> _EXERCISE REQUIREMENTS_: Would you count the lines in the material below that include the string "yChannelSelector"? Only the number is needed.

*** Begin section ***

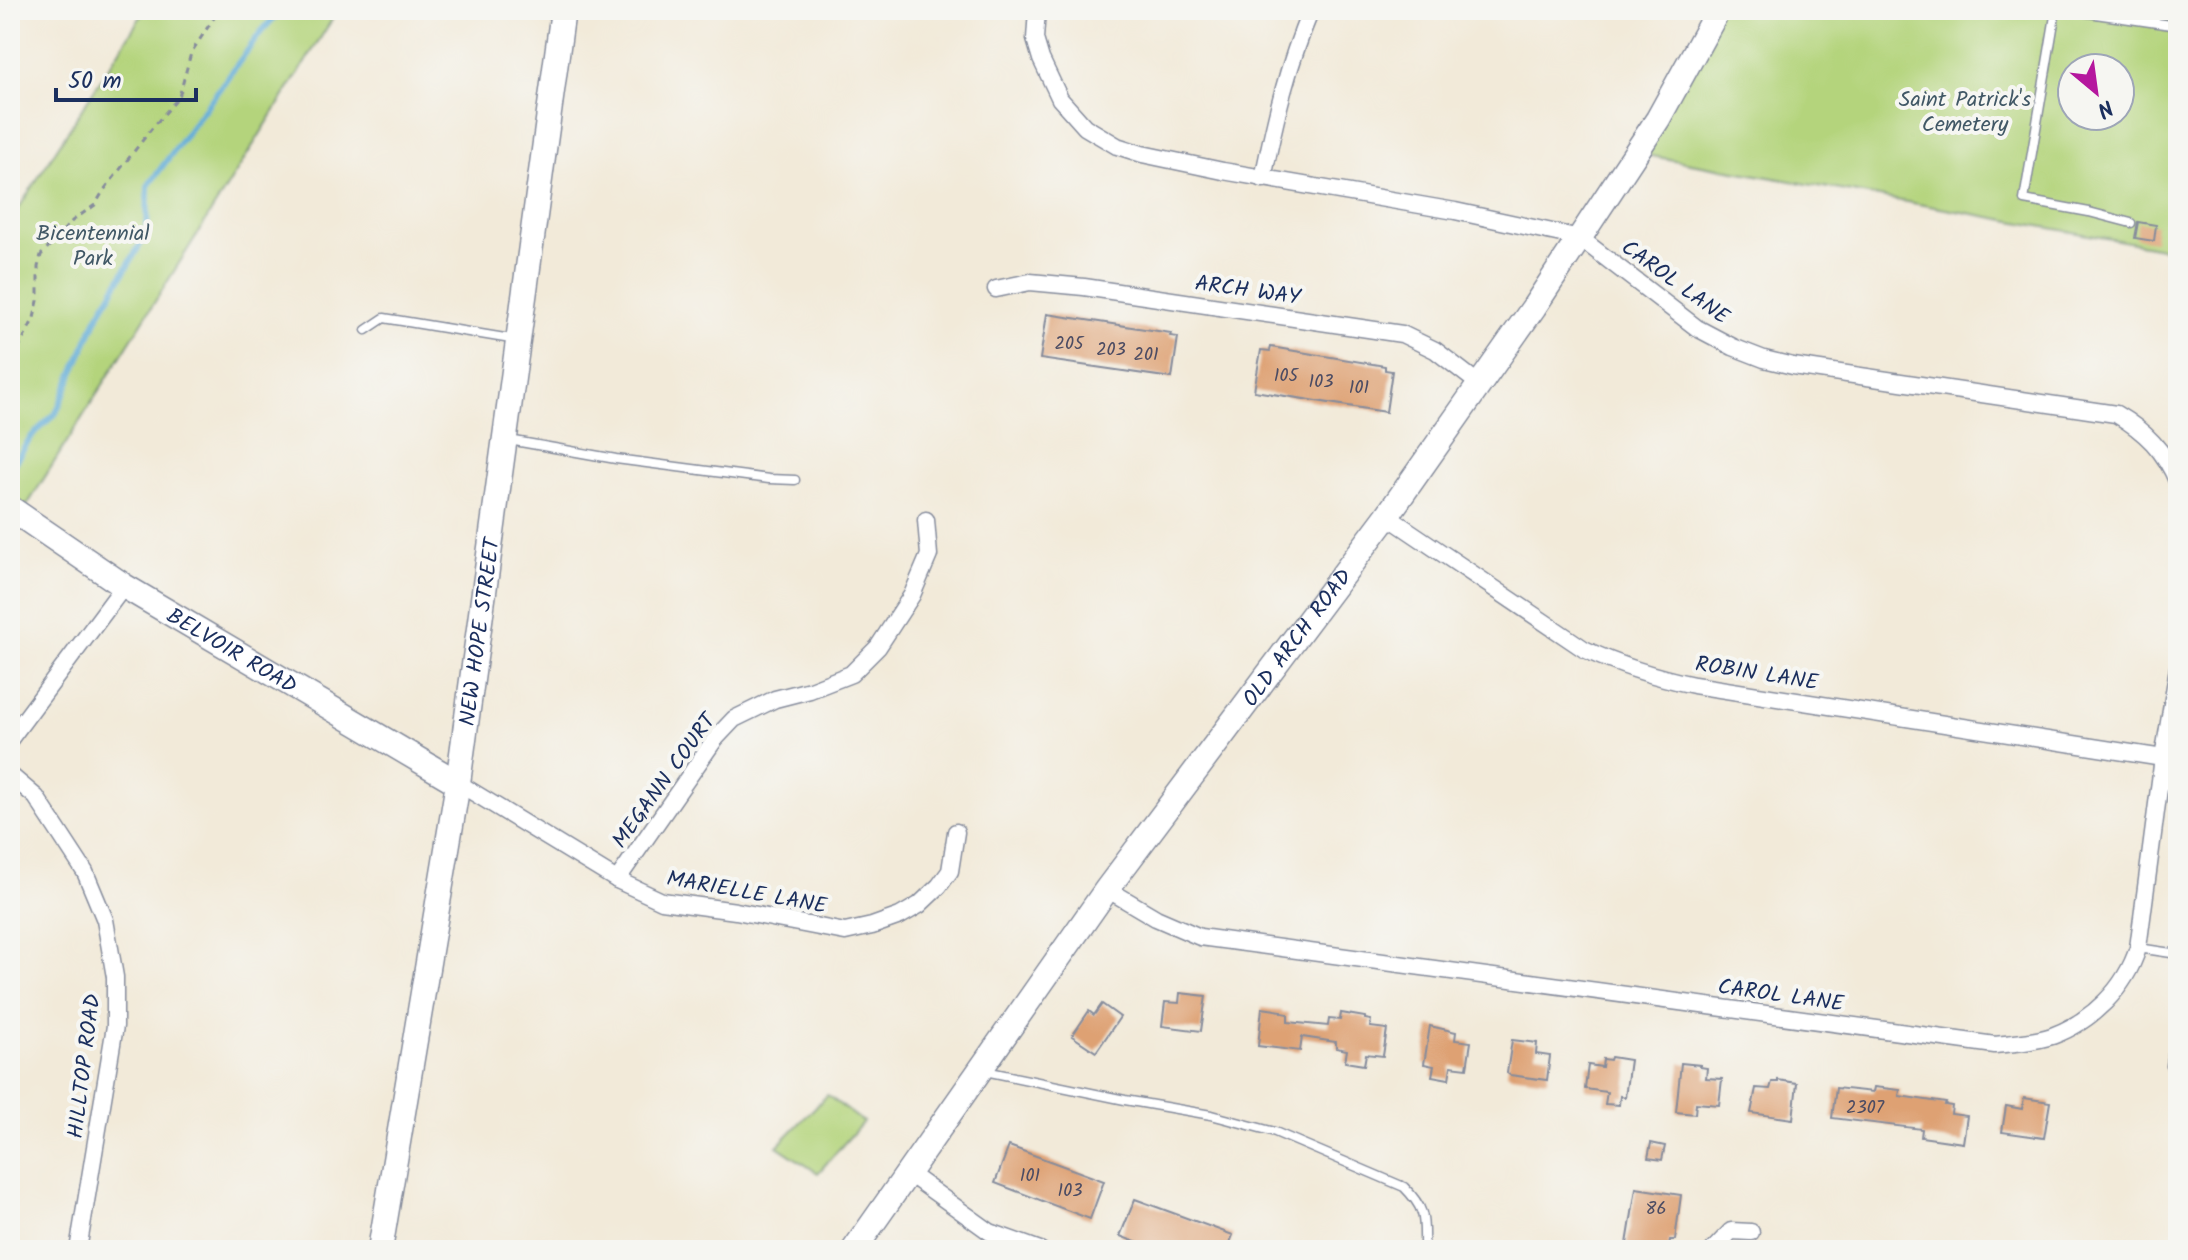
<svg xmlns="http://www.w3.org/2000/svg" width="2188" height="1260" viewBox="0 0 2188 1260" font-family="Kalam,sans-serif">
<style>
.green{fill:#b4d47c;stroke:#68826d;stroke-width:2;fill-rule:evenodd}
.lines{fill:none;stroke-linecap:round;stroke-linejoin:round}
.stream{stroke:#5eabd7;stroke-width:6}
.building{fill:#dea173}
.lane-casing{stroke:#868c9c;stroke-width:11}
.street-casing{stroke:#868c9c;stroke-width:19}
.secondary-casing{stroke:#868c9c;stroke-width:27}
.path{stroke:#868c9c;stroke-width:3;stroke-dasharray:6 6;stroke-linecap:butt}
.lane{stroke:#fff;stroke-width:8}
.street{stroke:#fff;stroke-width:16}
.secondary{stroke:#fff;stroke-width:24}
.labels{text-anchor:middle;stroke-width:8;stroke-linejoin:round;paint-order:stroke}
.number-label{font-size:18px;fill:#4c4c63}
.park-label{font-size:22px;fill:#415866;stroke:#f6f6f2}
.street-label{font-size:22px;fill:#1b2f5e;stroke:#f6f6f2}
</style>
<rect width="100%" height="100%" fill="#f6f6f2"/>
<filter id="ink" filterUnits="userSpaceOnUse"><feTurbulence type="fractalNoise" baseFrequency=".0125" numOctaves="2"/><feDisplacementMap in="SourceGraphic" scale="16" xChannelSelector="R" yChannelSelector="G"/><feConvolveMatrix kernelMatrix="1 2 1 2 8 2 1 2 1" color-interpolation-filters="sRGB"/></filter>
<filter id="wash" filterUnits="userSpaceOnUse"><feTurbulence type="fractalNoise" baseFrequency=".006" numOctaves="4" result="noise"/><feDisplacementMap in="SourceGraphic" scale="32" xChannelSelector="R" yChannelSelector="G"/><feGaussianBlur stdDeviation="1.8" result="paint"/><feColorMatrix in="noise" values="0 0 0 0 0 0 0 0 0 0 0 0 0 0 0 0 0 1.4 0 .05"/><feComposite in="paint" operator="in"/></filter>
<g filter="url(#wash)">
<rect width="100%" height="100%" fill="#f2ead9"/>
<g class="green">
<path d="M145 10H338L21 515 10 508V222Z"/>
<path d="M1718 10H2178V251L1635 153ZM2072 68H2120V116H2072Z"/>
<path d="M827 1095 863 1122 818 1173 777 1146Z"/>
</g>
<g class="lines">
<path class="stream" d="M10 469 32 436 56 413 97 318 147 233 148 186 261 32 281 10"/>
</g>
<g id="blocks">
<g class="building">
<path d="M2138 222 2156 225 2154 241 2135 238Z"/>
<path d="M1047 314 1171 333 1170 336 1178 337 1172 378 1040 359Z"/>
<path d="M1271 347 1385 366V370L1392 371 1386 412 1254 391 1261 350 1270 351Z"/>
<path d="M1180 993 1206 996 1201 1031 1162 1026 1165 1002 1179 1003Z"/>
<path d="M1102 1004 1120 1017 1096 1052 1072 1036 1089 1011 1094 1015Z"/>
<path d="M1262 1008 1282 1011V1013L1288 1014V1022L1328 1026 1329 1019 1340 1020 1341 1013 1365 1017V1019L1371 1020 1370 1027 1387 1029 1383 1056 1366 1054 1364 1065 1345 1062 1347 1050 1336 1048V1042L1302 1037 1300 1051 1258 1046Z"/>
<path d="M1430 1026 1456 1032 1455 1040 1471 1042 1467 1068 1451 1066 1449 1079 1432 1076 1434 1066 1424 1064Z"/>
<path d="M1512 1040 1537 1043 1536 1054 1550 1056 1547 1080 1510 1075 1507 1073Z"/>
<path d="M1611 1057 1630 1060 1625 1097 1620 1096 1619 1105 1605 1104 1607 1092 1585 1089 1588 1065 1602 1067 1603 1059 1610 1060Z"/>
<path d="M1681 1063 1700 1065V1067L1707 1068 1706 1078 1722 1079 1719 1105 1696 1103 1695 1114 1676 1112Z"/>
<path d="M1778 1080 1797 1083 1793 1119 1751 1113 1756 1088 1770 1089 1772 1082H1778Z"/>
<path d="M1874 1087 1900 1090 1899 1096 1946 1103 1945 1105 1952 1106 1951 1114 1967 1116 1963 1143 1921 1137 1922 1129 1832 1118 1836 1088 1873 1092Z"/>
<path d="M2024 1098 2050 1102 2044 1138 2002 1132 2006 1106 2022 1109Z"/>
<path d="M1651 1143 1665 1146 1662 1160 1648 1158Z"/>
<path d="M1009 1146 1104 1181 1090 1219 995 1183Z"/>
<path d="M1636 1188 1681 1195 1675 1240H1670L1668 1250H1626Z"/>
<path d="M1135 1199 1233 1235 1227 1250H1156L1120 1236Z"/>
</g>
</g>
</g>
<g filter="url(#ink)">
<use href="#blocks" fill-opacity="0" stroke="#868c9c" stroke-width="2"/>
<g class="lines">
<defs>
<g id="lane">
<path d="M2056 10 2024 200 2089 212 2131 223"/>
<path d="M2068 10 2178 26"/>
<path d="M366 330 384 318 517 340"/>
<path d="M509 440 616 459 769 479 795 480"/>
<path d="M2138 948 2178 954"/>
<path d="M2178 1002 2171 1066H2178"/>
<path d="M985 1071 1125 1100 1211 1115 1275 1132 1404 1187C1427 1210 1424 1219 1424 1250"/>
</g>
<g id="street">
<path d="M1037 10 1035 39 1041 59 1060 99 1085 127 1117 146 1142 154 1223 171 1455 211 1580 238 1697 328 1733 347 1764 359 1793 366 2116 414C2145 431 2165 451 2178 483"/>
<path d="M1263 179C1275 119 1287 67 1311 10"/>
<path d="M996 289 1030 282 1084 287 1402 334 1435 350 1479 384"/>
<path d="M1387 516 1584 649C1620 666 1655 677 1694 685L2163 758"/>
<path d="M10 739 124 586"/>
<path d="M10 775 36 797 85 872 105 920 115 977V1026L78 1250"/>
<path d="M458 783 617 880 662 901 736 911 845 932 872 926 900 916 919 905 939 886 950 871 956 832"/>
<path d="M617 880 715 739 734 719 775 699 810 690 851 674 878 647 912 595 929 555 926 520"/>
<path d="M1107 889 1156 918 1200 937 1995 1045C2014 1043 2034 1042 2052 1036 2092 1021 2125 989 2138 948L2163 758 2178 668"/>
<path d="M908 1173 990 1232 1040 1250"/>
<path d="M1713 1250 1731 1231 1751 1232"/>
</g>
<g id="secondary">
<path id="s1" d="M10 508 124 586 458 783"/>
<path id="s2" d="M380 1250 458 783 563 10"/>
<path id="s3" d="M854 1250 1107 889 1387 516 1534 307 1658 119 1718 10"/>
</g>
</defs>
<use href="#lane" class="lane-casing"/>
<use href="#street" class="street-casing"/>
<use href="#secondary" class="secondary-casing"/>
<path class="path" d="M10 359 20 346 34 318 38 301V267L41 255 72 221 95 205 104 190 153 127 179 97 191 53 219 10"/>
<use href="#lane" class="lane"/>
<use href="#street" class="street"/>
<use href="#secondary" class="secondary"/>
</g>
</g>
<g class="labels">
<g class="number-label">
<text x="1069" y="349">205</text>
<text x="1111" y="355">203</text>
<text x="1146" y="360">201</text>
<text x="1286" y="381">105</text>
<text x="1321" y="387">103</text>
<text x="1359" y="393">101</text>
<text x="1865" y="1113">2307</text>
<text x="1030" y="1181">101</text>
<text x="1070" y="1196">103</text>
<text x="1656" y="1214">86</text>
</g>
<g class="park-label">
<text x="1965" y="106">Saint Patrick's<tspan x="1965" dy="25">Cemetery</tspan></text>
<text x="93" y="240">Bicentennial<tspan x="93" dy="25">Park</tspan></text>
</g>
<g class="street-label">
<text transform="translate(1676 281) rotate(36)" y="8">CAROL LANE</text>
<text transform="translate(1248 289) rotate(8)" y="8">ARCH WAY</text>
<text dy="8" stroke="none"><textPath href="#s2" startOffset="626">NEW HOPE STREET</textPath></text>
<text dy="8" stroke="none"><textPath href="#s3" startOffset="756">OLD ARCH ROAD</textPath></text>
<text dy="8" stroke="none"><textPath href="#s1" startOffset="264">BELVOIR ROAD</textPath></text>
<text transform="translate(1757 672) rotate(9)" y="8">ROBIN LANE</text>
<text transform="translate(663 780) rotate(-54)" y="8">MEGANN COURT</text>
<text transform="translate(747 891) rotate(10)" y="8">MARIELLE LANE</text>
<text transform="translate(1781 994) rotate(8)" y="8">CAROL LANE</text>
<text transform="translate(83 1066) rotate(-83)" y="8">HILLTOP ROAD</text>
</g>
</g>
<rect width="2188" height="1260" fill="none" stroke="#f6f6f2" stroke-width="40"/>
<g transform="translate(2096 92) rotate(151)"><circle r="38" fill="#f6f6f2" stroke="#9ea6b7" stroke-width="2"/>
<path d="M0-6L14 30L0 20L-14 30Z" fill="#b5179e"/>
<text y="-12" font-size="22" font-weight="bold" text-anchor="middle" fill="#1b2f5e">N</text>
</g>
<path d="M56 88v12h140v-12" fill="none" stroke="#1b2f5e" stroke-width="4"/>
<text x="68" y="88" font-size="24" fill="#1b2f5e" stroke="#f6f6f2" stroke-width="6" paint-order="stroke">50 m</text>
</svg>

*** End section ***

> _RESULT FOR THIS EXERCISE_: 2